I've been a KDE user since the 1.1.x days, but even I'm pretty excited about the Gnome 3.18 release. This release is supposed to have very polished Wayland support! If the Wayland support is all it's cracked up to be, Fedora should default to Wayland over X.org with Gnome 3.20. I don't use Fedora either, but if 24 defaults to Wayland, I'll install it to another partition at the very least.
It looks like iOS. The video looks like an iPad.
If I wanted an iPad, I'd have bought an iPad. What I did buy is a PC and I installed Linux on it. Then it came time for a desktop. Boy KDE you're a real mess. WTF Gnome? What is this shit?
Boom KDE it is.
Gnome 3 has made the user-experience a disaster. But even worse, it took away or made it much harder for a user to fix that disaster, even when willing to invest time to fix it. Because, you know, the Gnome3 developers just know so much than all their users what the users want and need.
So they decided that it is really not good for us to have task bar any more, or to have shortcut icons on the desktop or have shortcut icons in the panel, or have the panels organized like we want, because doing it all like they figured out some noobs want to do it is obviously the only road to happiness for us all.
And they were so busy taking away the freedom of their users they could just not be arsed to work on important stuff like e.g. proper support of HiDPI monitors or multitple monitor configurations with big differences in DPI.

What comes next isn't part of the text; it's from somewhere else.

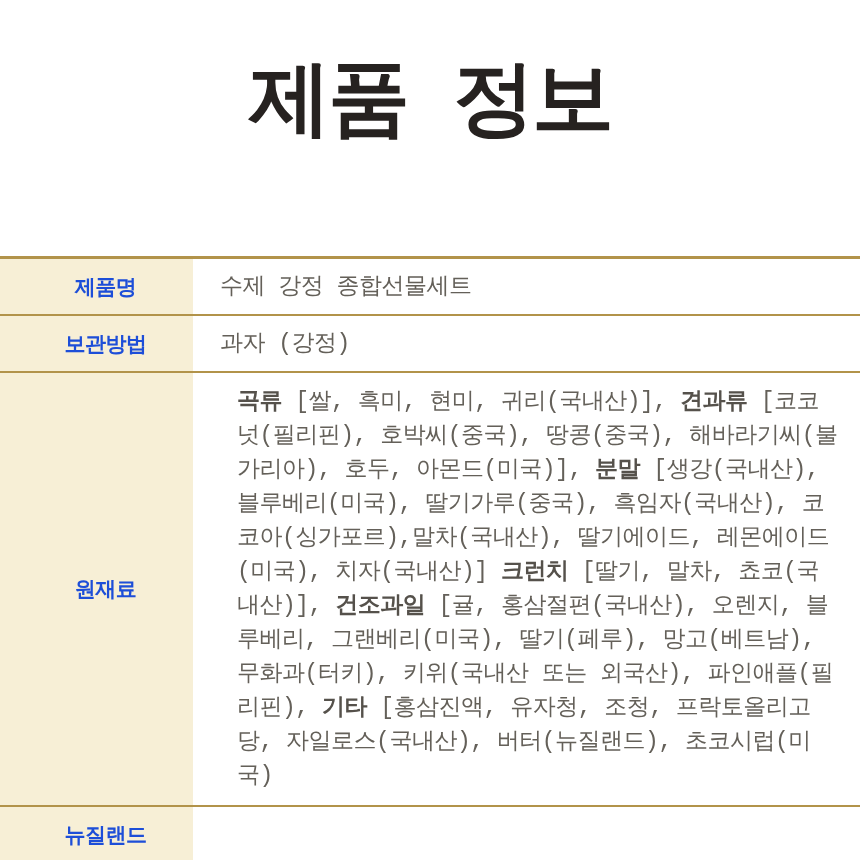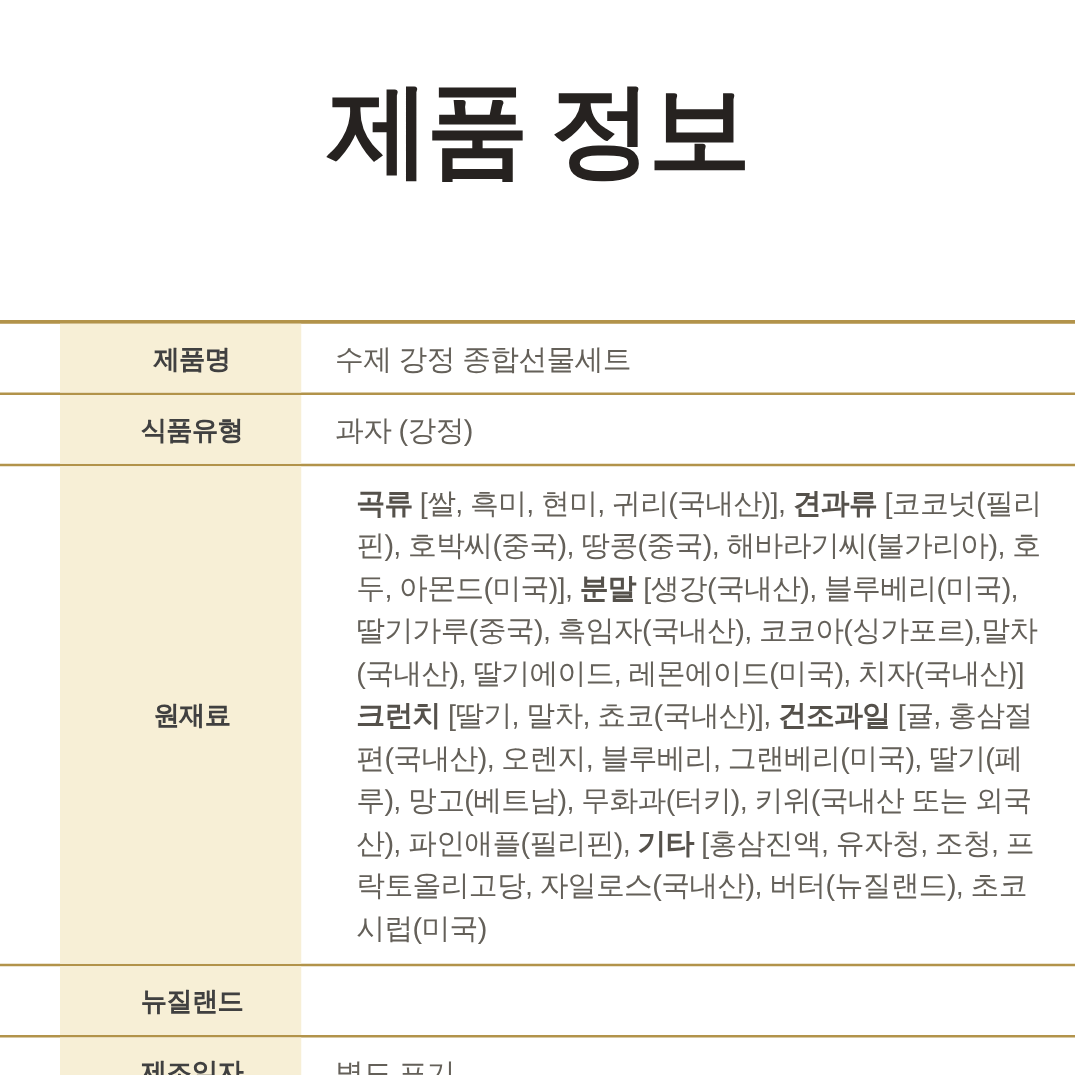"제품 정보" .page { font-family: none -> Liberation Mono, monospace }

The same applies, probably even more, to the Unity team, btw.
but the problem is that for some reason the only real effort and money goes into shit projects like Gnome3 or Unity.
Tiny projects like Cinnamon or Mate do a much better job but necessarily have more problems because only a fraction of work goes into them.
For example, Cinnamon is currently the only desktop manager that can really deal with HiDPI on Linux. Everything else is still an abomination.
Unity is an abomination several orders of magnitude worse than Gnome3. On the other hand Cinnamon is the only one among all of them that can handle HiDPI correctly, unfortunately it frequently locks up and has a ton of other problems.
Hipster designers and self-declared usability experts are everywhere and they have ruined many a good project.
Gnome is the reason people object to Linux desktop. KDE works in more familiar fashion. Default should be KDE.
KDE can be customized to you liking. I will use Gnome if I could make it like KDE.
I'm sure there is something good about Gnome, but I just fucking hate it.
Maybe not quite as good as Gnome2, but close.
Gnome3 is an abomination.
Well said.
What's "not as good" about MATE? You know it is the exact continuation, the same code as Gnome2? You can use it vanilla, or in the Linux Mint version, with some enhancements (although I revert to the original start menu).
GNOME Terminal has blinking cursor and you cannot turn it off via the GUI, you have to enter a long command in terminal to turn it off, yes, you have to google the command; otherwise you config dozens of other stuff, except the blinking cursor . . . that is the state of software according GNOME: the setting was once available but was removed to "simplify" settings . . . (facepalm)
OSX Terminal I can turn off the cursor blinking . . .
The URL shown in the announce video https://download.gnome.org/mis... n'exist pas. Tsk!
It means that you've improved the experience (e.g. from feedback) from the last release.